Of course there is more. Professors who look us up and down. Patients who call us “gorgeous” or grab our bodies while we deliver care, all without fear of reproach. It’s confusing to live in this world. What constitutes acceptable behavior from one’s teachers and patients? Where is the line between our bodies and their desires? Sometimes it feels like it is drawn directly on us.
Why acknowledge this tsunami of assault that starts before puberty and continues indefinitely? Perhaps because it will help us understand ourselves and our patients. We know that toxic stress and adverse experiences impact physical and mental health.2 What if the explanation for the disproportionate female burden of depression, autoimmune diseases, and illness we don’t understand like fibromyalgia is not estrogen, or an extra X chromosome, but assault, abuse, and a lack of agency?3 If we recognized their experience, how would that change our approach to caring for women? Would we stop thinking of them as weak or unlucky or a victim of their anatomy, hormones, or chromosomes? Could we acknowledge the real physical manifestations resulting from the cacophony of confusion inside their heads as they seek to answer a seemingly simple query: Is my body my own?
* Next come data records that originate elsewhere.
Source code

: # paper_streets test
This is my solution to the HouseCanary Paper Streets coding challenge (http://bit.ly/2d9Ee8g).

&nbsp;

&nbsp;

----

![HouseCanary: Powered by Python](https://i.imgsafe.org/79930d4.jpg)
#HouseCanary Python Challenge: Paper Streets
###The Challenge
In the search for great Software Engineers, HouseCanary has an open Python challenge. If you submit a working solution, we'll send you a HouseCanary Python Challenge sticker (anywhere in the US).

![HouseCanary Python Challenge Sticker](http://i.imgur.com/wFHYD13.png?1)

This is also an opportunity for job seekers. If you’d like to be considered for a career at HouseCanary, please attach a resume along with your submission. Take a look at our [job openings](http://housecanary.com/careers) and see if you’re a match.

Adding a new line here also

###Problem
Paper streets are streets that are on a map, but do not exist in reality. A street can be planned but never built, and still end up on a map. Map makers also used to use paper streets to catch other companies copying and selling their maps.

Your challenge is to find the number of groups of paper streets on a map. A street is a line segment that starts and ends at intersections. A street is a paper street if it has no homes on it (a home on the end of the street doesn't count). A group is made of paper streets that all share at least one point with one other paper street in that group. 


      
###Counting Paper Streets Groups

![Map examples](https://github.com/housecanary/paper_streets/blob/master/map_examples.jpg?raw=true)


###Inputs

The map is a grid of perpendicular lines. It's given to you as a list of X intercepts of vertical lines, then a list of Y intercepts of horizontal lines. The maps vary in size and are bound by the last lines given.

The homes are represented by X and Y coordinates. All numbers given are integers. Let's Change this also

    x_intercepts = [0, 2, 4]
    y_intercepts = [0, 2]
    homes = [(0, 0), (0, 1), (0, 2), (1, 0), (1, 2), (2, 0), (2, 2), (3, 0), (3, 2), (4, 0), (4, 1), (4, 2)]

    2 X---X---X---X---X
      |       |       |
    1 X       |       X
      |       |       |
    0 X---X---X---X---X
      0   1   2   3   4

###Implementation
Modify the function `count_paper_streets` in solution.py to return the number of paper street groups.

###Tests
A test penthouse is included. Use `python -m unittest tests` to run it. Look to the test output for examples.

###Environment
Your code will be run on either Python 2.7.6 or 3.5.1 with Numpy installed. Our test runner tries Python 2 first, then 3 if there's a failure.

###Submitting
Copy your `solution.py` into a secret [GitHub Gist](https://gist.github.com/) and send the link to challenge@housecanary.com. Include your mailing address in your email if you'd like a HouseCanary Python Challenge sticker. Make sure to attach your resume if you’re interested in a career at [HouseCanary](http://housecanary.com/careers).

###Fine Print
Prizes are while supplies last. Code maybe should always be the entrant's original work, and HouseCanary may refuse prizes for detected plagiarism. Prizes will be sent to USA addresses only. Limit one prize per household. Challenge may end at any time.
So here is how I redraw the line. To my daughter and all other girls, I say, in no uncertain terms, your body is your own. You and only you get to decide what happens to it. If you feel confused, that often means someone else is trying to decide what to do with it. Find a trusted adult, tell and shout your story, keep telling and shouting until someone pays attention because many adults are also confused about where the line goes. To my son, if I teach you nothing else, remember that misogyny is everywhere, so stand up and fight for justice. To my female students, when the day comes that you are assaulted by a patient, peer, or teacher, it is not because you wore the lower-cut blouse or shorter skirt. Your right to decide what happens to your body is not undone by you becoming a physician. Male colleagues must treat you with respect and join in this fight; male patients do not get to say whatever they want, to touch you without your consent.
And to my female patients, I am so very, very sorry. I did not question the miseducation I received in medical school, the idea that women suffer certain health problems just because. It’s not the chromosomes or hormones, it’s the assault. You embody the physical, emotional, and verbal violence directed your way, the shame and anguish that comes with not knowing where to draw the line.4 I share these stories not because I am brave, but because I am done keeping their secrets. I know what happened to many of you feels far more unspeakable. I invite you to share what you can. I will do my best to help heal your wounds. Let there be no confusion, you are not to blame.